*Selected passage:*
=== Begin Enclosure ===
Momentum is a compelling risk factor related to evaluating the risk premium of gold in the shorter term and, more specifically,whenthe premium is worth the associated risk. The risk premia of different asset classes are time-varying, and gold is no exception. For example, the risk premium of equities, all else equal, is different when the CAPE ratio is at 30 than when it is at 7. As a result, it is instructive to use gold’s price momentum to shed some light the relative attractiveness of its risk premium.

Not all About Expected Return

One of the primary appeals of a time-series momentum approach is its ability to manufacture a convex payoff profile.

“Cut short your losses, and let your profits run on.”

You can’t control the returns of an investment but you can control your risk. More precisely, you can control how and when you put capital at risk. Momentum provides for a systematic way to “cut short your losses and let your profits run on.” Given higher confidence around taking a risk allows for broader utility within a more comprehensive portfolio.

The appeal of using momentum as a means of risk-control is the more critical (and perhaps the less appreciated) feature of such an approach as it relates to a higher volatility asset class like gold.

Identifying Compensated Risk: Conviction Weighted Momentum

Because risk-control is the feature we focus on, propose a framework for extending traditional momentum to include another dimension that seeks to further refine the “risk environment” in which we deploy capital. There is both a theoretical and practical purpose. Theoretically, if the threshold for deploying risk capital increases (within reason) within a volatile asset class, one should further increase the asymmetry of the payoff structure. More practically, as gold has seen a renewed interest among a broader audience of investors (in light of recent Fed actions), the natural risk profile of a static long-only position to gold is likely going to be beyond the prudent level for many investors. Rather than have exposure to gold 100% of the time, investors can systematically regulate their exposure in a way designed to mitigate risk. The objective being to gain exposure to the asset class without underwriting all the associated risks.
=== End Enclosure ===
*Things to do:*
- A) Translate this sentence from the passage on momentum and risk into Spanish: "The risk premia of different asset classes are time-varying, and gold is no exception."
- B) Write out the passage on momentum and risk from "Momentum is a" to "convex payoff profile.", substituting "silver" for "gold".

*Supplied entries:*
=== Begin Enclosure ===
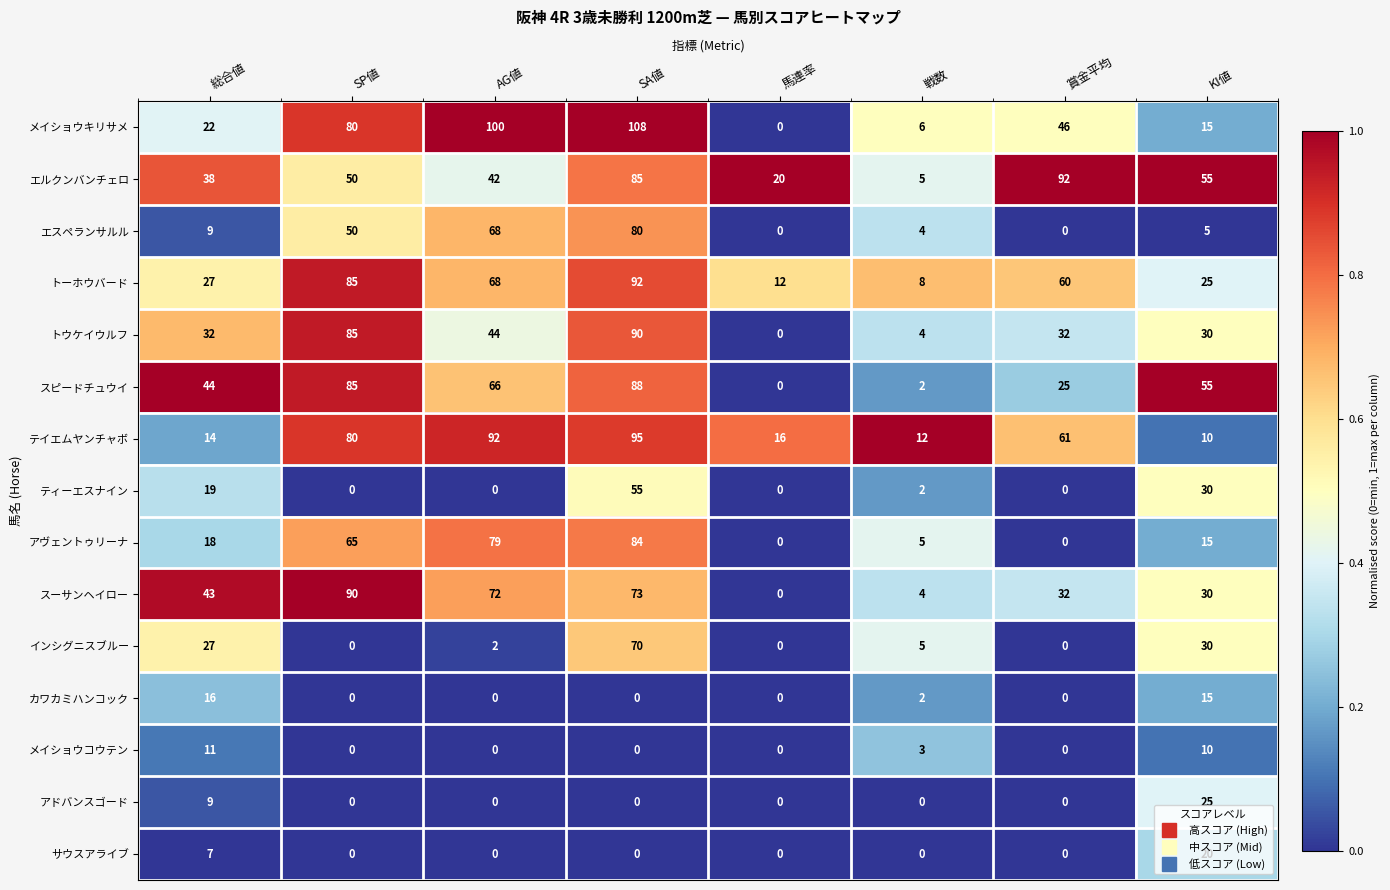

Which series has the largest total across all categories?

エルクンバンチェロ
=== End Enclosure ===
=== Begin Enclosure ===
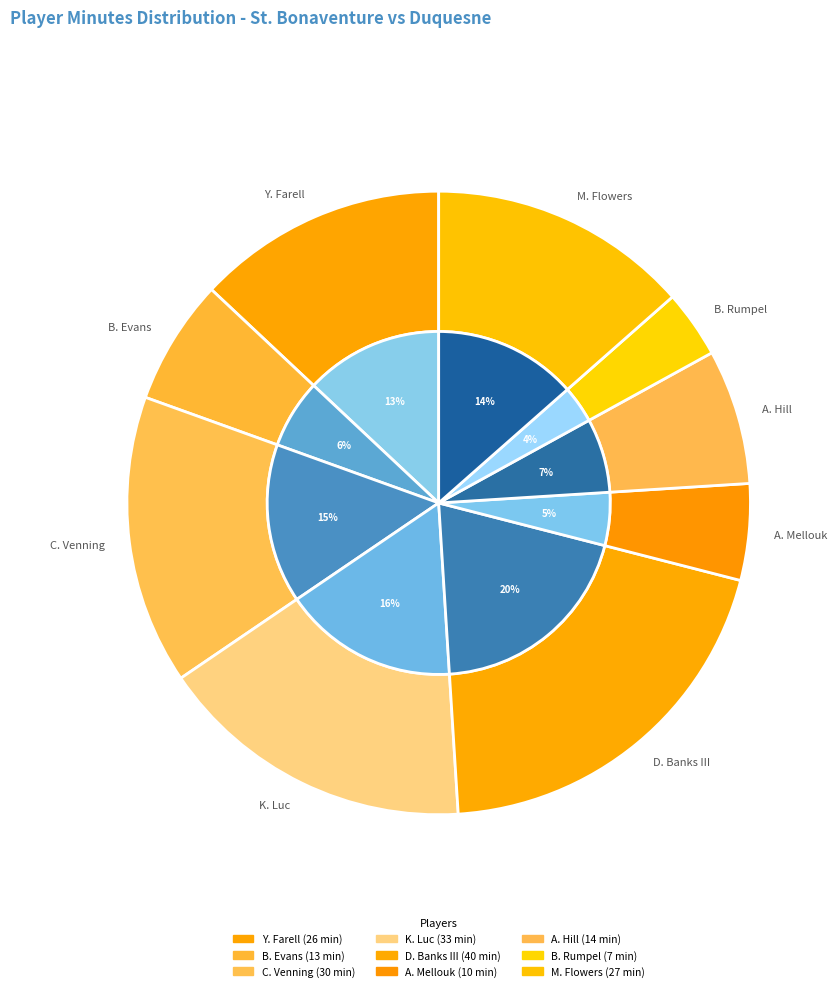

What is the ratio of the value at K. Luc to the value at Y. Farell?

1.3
=== End Enclosure ===
*Solved tasks:*
- A) Las primas de riesgo de las distintas clases de activos varían con el tiempo, y el oro no es una excepción.

- B)
Momentum is a compelling risk factor related to evaluating the risk premium of silver in the shorter term and, more specifically,whenthe premium is worth the associated risk. The risk premia of different asset classes are time-varying, and silver is no exception. For example, the risk premium of equities, all else equal, is different when the CAPE ratio is at 30 than when it is at 7. As a result, it is instructive to use silver’s price momentum to shed some light the relative attractiveness of its risk premium.

Not all About Expected Return

One of the primary appeals of a time-series momentum approach is its ability to manufacture a convex payoff profile.